As últimas semanas ficarão, para sempre, na memória dos portugueses, pelo desafio enorme que constituíram e pela sua absoluta singularidade. Nunca, em Democracia, o país tinha ficado confinado e assistido à paralisação quase total da economia.

A generalidade dos cidadãos portugueses ficou consciente dos constrangimentos inerentes à pandemia e ficou, responsavelmente, confinada em casa. Não se percebe, portanto, as autorizações especiais para as comemorações do 1º de Maio e que a mobilidade entre concelhos, totalmente interdita aos demais cidadãos, fosse autorizada para um grupo especial de manifestantes.

Compreende-se a importância da comemoração do Dia do Trabalhador e do seu simbolismo, que deve ser respeitado, mas este ano devia ser diferente, e nos moldes em que foi realizada e autorizada, o Governo, deu um sinal contrário. Afinal como foi possível permitir, em moldes especiais, uma comemoração, enquanto os outros cidadãos não se podiam deslocar? O Governo, que é para todos os cidadãos, falhou perante todos aqueles que ficaram circunscritos ao seu concelho de residência.

Infelizmente, para a maioria dos cidadãos que sofrem os efeitos da perda de rendimentos inerente ao lay-off, o Governo falhou, estrondosamente, no pagamento atempado às empresas. Inicialmente, o problema deveu-se à não validação de ficheiros pela Segurança Social, que posteriormente passaram a ser aceites sem alteração ulterior. Desde Março que se sabia da necessidade de agilizar os mecanismos de lay-off.

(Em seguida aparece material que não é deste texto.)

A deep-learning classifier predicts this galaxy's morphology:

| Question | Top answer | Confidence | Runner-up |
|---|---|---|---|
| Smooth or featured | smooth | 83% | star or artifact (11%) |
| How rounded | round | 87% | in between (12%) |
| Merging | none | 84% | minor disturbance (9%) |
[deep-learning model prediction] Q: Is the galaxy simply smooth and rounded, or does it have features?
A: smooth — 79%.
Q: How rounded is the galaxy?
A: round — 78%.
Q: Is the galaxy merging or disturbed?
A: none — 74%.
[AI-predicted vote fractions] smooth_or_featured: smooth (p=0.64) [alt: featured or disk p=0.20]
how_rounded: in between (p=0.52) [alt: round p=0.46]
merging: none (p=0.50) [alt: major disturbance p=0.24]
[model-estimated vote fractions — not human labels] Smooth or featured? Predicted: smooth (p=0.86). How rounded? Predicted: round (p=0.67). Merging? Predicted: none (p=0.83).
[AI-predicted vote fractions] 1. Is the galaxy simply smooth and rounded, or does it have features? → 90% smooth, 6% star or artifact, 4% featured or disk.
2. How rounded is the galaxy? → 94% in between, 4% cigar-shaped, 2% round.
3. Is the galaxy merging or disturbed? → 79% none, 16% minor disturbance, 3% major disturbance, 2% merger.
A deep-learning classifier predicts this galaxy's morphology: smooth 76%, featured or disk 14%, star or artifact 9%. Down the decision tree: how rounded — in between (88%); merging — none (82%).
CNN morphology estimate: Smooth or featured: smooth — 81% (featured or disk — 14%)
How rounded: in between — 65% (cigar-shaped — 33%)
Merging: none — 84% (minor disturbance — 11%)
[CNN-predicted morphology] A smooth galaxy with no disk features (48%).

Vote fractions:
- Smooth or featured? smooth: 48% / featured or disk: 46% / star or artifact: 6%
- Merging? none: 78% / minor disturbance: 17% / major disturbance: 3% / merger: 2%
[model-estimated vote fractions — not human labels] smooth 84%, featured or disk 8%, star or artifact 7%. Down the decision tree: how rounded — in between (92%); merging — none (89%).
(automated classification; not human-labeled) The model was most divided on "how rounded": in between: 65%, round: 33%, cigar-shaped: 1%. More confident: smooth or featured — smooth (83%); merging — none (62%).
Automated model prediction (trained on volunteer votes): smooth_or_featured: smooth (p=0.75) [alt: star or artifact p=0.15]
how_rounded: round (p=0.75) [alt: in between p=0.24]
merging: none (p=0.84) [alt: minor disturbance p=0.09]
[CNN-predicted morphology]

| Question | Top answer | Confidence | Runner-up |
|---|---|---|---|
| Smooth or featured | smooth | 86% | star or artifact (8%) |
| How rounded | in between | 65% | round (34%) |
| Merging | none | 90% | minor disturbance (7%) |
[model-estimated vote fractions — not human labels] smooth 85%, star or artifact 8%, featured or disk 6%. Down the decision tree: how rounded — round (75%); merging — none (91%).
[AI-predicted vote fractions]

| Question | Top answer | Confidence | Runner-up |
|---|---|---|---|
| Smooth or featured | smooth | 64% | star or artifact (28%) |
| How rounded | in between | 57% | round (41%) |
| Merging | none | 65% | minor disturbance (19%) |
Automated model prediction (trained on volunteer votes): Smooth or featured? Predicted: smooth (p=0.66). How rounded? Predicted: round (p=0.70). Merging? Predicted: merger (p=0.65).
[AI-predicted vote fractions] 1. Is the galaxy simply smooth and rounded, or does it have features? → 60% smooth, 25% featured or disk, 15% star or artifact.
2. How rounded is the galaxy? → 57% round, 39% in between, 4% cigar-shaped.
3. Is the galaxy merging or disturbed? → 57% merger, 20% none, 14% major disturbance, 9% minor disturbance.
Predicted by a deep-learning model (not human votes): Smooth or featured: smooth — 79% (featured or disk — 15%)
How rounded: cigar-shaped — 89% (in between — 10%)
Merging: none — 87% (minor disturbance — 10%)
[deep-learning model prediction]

No caso do processamento do IRS, as devoluções não são mais do que o próprio nome indica: devoluções. O Estado cobra a mais, mensalmente, e devolve o empréstimo forçado dos contribuintes, a juro zero, no ano subsequente. Mais uma vez, o Governo voltou a falhar. Embora se compreenda que os funcionários das Finanças estejam em teletrabalho, as instruções deviam ter sido no sentido da devolução ser ainda mais rápida do que em anos anteriores.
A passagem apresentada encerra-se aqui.